--- Task description ---
Take from the listing each line that has the string "round".

--- Material to process ---
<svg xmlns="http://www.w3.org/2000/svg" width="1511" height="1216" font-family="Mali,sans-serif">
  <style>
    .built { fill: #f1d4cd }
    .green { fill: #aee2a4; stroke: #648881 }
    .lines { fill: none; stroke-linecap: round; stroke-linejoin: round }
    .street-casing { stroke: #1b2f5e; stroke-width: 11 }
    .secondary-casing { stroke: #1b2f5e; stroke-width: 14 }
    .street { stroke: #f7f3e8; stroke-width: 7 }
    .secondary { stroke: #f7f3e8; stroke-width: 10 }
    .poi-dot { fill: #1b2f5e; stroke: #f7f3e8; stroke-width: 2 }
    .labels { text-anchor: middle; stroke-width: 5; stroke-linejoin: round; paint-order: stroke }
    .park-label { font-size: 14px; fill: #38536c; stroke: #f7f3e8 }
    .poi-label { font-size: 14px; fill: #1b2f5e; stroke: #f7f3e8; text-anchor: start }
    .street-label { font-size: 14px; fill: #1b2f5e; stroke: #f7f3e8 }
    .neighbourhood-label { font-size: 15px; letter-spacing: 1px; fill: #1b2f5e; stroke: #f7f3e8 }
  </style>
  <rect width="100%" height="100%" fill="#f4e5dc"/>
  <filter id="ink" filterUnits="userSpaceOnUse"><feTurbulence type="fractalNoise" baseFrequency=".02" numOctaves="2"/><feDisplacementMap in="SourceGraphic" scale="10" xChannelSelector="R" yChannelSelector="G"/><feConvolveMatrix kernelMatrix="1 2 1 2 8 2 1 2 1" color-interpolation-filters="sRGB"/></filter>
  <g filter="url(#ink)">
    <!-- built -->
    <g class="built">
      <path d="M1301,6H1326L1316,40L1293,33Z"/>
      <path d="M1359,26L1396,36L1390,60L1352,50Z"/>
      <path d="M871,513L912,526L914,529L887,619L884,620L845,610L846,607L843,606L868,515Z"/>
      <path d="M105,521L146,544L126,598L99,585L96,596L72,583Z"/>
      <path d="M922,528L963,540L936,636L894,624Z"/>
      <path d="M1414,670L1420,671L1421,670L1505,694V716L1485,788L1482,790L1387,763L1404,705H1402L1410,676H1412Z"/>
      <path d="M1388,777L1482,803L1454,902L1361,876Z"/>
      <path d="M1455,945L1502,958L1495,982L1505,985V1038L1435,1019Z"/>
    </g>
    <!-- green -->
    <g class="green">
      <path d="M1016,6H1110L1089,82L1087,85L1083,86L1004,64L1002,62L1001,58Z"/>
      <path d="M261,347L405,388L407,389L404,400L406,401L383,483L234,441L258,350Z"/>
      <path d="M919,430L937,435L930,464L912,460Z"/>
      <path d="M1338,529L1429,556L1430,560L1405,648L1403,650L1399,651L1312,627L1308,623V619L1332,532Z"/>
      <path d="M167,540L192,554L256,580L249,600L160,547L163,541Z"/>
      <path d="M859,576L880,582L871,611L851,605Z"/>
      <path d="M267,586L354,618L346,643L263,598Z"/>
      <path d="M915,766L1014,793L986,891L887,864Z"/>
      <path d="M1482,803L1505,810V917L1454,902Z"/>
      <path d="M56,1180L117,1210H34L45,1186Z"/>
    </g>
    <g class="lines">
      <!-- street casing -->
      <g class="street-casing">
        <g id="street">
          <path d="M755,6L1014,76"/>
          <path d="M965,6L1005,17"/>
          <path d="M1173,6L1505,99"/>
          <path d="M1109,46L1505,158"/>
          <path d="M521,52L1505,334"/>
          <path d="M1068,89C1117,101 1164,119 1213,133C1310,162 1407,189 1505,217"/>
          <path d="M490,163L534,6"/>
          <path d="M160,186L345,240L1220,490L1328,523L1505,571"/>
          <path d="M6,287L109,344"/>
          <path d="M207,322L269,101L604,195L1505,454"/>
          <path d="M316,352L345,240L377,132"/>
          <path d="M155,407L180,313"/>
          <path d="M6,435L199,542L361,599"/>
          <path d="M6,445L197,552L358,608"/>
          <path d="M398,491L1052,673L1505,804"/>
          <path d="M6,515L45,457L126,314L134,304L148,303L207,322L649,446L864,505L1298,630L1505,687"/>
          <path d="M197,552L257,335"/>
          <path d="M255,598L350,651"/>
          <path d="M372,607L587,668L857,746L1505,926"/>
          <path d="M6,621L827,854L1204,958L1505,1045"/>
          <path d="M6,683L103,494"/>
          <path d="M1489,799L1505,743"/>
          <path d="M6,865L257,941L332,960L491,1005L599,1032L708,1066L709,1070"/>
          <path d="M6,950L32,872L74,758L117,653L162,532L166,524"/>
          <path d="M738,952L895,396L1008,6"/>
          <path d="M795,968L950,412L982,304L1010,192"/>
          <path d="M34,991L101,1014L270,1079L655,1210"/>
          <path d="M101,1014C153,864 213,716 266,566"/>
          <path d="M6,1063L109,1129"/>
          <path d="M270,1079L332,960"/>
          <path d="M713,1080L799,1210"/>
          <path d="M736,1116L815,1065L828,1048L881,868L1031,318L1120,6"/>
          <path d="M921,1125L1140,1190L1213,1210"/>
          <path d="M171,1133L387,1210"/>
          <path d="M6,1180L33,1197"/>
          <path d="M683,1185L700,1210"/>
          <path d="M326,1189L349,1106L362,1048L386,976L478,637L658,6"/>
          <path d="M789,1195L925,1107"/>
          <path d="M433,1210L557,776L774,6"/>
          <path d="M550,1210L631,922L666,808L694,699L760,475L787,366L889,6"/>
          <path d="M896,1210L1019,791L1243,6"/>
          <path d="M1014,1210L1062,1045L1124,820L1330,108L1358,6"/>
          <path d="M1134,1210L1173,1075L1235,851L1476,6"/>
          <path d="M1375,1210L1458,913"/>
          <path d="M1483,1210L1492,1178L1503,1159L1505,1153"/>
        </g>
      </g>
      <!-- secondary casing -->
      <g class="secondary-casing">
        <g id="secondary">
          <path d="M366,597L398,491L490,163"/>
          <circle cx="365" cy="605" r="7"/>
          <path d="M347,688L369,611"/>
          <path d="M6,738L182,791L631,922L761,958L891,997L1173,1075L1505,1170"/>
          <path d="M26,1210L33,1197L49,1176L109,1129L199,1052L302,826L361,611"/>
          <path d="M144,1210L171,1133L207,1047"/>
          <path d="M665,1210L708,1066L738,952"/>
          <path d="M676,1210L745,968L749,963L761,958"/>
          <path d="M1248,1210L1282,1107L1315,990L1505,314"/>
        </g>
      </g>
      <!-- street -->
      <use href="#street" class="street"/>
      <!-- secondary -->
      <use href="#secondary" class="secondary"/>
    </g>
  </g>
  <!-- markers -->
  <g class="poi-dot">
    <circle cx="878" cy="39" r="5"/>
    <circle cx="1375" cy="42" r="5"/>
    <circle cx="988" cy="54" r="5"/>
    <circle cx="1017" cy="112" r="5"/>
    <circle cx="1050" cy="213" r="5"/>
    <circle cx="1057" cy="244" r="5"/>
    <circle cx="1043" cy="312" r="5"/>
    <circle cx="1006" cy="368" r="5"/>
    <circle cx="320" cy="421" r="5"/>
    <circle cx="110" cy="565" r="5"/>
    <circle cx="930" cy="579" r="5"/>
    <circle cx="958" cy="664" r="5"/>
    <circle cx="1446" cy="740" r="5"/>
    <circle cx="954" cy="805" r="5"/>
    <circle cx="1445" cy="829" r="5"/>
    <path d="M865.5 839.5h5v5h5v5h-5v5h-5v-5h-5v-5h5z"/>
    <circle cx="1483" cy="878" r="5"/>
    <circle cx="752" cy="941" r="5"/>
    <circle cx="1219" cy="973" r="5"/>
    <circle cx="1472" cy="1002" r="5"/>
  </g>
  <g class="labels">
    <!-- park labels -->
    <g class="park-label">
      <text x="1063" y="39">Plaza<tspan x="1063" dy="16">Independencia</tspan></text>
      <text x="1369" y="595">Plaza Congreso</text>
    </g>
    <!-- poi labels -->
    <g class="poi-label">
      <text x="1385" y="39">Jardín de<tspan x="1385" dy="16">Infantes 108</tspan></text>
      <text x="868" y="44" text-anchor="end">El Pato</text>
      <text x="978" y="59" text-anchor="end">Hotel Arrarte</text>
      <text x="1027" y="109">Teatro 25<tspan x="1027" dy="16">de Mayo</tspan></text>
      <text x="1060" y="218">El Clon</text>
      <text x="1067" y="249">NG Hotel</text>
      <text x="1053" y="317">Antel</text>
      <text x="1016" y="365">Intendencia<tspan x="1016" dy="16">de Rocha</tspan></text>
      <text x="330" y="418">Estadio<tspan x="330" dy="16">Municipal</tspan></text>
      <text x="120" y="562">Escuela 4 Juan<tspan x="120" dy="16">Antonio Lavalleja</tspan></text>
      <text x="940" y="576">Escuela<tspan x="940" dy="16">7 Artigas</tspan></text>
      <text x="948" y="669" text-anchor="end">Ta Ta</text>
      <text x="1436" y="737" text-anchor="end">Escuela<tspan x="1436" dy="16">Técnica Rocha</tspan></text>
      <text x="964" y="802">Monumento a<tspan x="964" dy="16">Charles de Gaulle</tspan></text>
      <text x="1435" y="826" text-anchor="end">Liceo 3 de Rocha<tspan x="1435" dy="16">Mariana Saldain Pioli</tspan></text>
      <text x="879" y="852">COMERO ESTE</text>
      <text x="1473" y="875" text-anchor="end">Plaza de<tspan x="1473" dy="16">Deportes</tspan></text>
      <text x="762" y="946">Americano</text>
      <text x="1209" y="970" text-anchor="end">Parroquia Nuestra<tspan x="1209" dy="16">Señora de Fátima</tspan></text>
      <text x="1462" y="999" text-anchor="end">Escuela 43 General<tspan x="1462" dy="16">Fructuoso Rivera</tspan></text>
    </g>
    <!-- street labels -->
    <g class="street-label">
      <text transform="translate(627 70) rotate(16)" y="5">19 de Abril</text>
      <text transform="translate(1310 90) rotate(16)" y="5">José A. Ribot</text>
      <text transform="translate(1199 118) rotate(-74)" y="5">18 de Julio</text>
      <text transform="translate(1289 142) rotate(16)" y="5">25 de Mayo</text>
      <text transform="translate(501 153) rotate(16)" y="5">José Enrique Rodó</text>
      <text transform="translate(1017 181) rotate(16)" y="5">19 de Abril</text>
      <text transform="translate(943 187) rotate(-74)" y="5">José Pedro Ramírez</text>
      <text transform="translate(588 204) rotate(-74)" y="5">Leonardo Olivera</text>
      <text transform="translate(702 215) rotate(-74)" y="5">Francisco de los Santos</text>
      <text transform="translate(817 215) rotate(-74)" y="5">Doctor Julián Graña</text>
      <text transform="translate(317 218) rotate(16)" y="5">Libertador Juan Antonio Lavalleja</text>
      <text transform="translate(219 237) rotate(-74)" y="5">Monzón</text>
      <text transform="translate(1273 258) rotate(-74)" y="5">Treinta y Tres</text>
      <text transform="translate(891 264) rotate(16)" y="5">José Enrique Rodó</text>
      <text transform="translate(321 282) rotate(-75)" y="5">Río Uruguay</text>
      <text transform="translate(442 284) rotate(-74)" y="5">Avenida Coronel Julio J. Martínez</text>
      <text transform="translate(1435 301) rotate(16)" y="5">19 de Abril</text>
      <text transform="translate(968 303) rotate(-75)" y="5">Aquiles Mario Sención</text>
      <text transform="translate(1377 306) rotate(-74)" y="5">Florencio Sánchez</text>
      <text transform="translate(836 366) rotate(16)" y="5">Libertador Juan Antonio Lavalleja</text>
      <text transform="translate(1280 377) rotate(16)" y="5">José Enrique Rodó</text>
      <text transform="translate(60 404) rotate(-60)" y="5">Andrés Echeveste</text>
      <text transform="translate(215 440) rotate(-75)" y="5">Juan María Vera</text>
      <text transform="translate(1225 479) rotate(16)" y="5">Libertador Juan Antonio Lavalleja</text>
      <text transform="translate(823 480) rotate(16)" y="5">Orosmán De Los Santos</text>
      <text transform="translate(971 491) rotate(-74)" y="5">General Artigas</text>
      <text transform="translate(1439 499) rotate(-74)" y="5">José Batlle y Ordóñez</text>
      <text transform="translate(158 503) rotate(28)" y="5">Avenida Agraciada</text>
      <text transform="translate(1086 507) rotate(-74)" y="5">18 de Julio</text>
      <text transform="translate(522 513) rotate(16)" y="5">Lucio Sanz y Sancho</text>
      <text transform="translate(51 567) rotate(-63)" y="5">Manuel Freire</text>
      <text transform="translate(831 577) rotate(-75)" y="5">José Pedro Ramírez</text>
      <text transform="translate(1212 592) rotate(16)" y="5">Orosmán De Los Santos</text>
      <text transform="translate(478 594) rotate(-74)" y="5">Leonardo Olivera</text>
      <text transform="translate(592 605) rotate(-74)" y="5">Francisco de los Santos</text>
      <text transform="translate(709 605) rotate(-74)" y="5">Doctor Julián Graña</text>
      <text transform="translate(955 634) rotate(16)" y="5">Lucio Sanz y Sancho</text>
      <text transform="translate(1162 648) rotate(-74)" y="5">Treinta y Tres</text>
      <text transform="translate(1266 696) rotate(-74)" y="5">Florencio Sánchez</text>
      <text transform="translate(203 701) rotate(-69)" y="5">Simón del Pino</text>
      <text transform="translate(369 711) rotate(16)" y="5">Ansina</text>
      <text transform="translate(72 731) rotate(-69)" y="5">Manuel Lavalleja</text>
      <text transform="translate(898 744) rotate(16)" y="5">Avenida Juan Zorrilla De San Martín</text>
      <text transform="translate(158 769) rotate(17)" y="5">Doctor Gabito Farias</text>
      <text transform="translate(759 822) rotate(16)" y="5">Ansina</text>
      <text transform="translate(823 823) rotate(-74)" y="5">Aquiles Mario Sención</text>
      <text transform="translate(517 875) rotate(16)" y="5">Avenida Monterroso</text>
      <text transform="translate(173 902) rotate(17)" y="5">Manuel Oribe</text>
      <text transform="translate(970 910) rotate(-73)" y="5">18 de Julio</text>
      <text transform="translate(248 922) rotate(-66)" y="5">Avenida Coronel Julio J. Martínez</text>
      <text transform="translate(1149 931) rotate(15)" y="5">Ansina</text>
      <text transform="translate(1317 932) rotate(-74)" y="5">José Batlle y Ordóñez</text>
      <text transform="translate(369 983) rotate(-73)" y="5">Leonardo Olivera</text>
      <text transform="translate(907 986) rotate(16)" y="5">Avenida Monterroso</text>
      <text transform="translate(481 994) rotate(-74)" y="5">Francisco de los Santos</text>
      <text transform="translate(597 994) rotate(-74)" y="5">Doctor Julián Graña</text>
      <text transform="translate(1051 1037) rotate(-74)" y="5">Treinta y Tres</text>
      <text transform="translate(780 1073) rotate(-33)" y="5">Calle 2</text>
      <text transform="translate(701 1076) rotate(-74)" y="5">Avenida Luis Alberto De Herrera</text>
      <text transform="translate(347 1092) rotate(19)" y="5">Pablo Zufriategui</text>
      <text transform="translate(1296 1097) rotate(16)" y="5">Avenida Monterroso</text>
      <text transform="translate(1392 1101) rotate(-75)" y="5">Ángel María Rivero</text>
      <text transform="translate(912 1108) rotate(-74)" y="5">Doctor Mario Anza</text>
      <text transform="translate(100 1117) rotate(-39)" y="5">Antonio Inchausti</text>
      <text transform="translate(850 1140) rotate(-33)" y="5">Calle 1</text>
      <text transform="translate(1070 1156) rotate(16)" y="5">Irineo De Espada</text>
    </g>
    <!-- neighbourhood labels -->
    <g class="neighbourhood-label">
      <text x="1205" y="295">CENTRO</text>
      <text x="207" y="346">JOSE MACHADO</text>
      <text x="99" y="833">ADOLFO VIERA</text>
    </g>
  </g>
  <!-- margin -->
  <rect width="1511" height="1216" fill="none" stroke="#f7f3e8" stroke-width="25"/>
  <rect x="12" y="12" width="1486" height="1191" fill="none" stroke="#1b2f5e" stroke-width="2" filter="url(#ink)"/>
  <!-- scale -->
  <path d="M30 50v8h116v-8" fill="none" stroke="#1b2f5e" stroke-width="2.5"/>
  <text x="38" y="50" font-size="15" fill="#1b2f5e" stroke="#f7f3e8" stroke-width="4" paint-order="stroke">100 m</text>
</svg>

--- Result below ---
    .lines { fill: none; stroke-linecap: round; stroke-linejoin: round }
    .labels { text-anchor: middle; stroke-width: 5; stroke-linejoin: round; paint-order: stroke }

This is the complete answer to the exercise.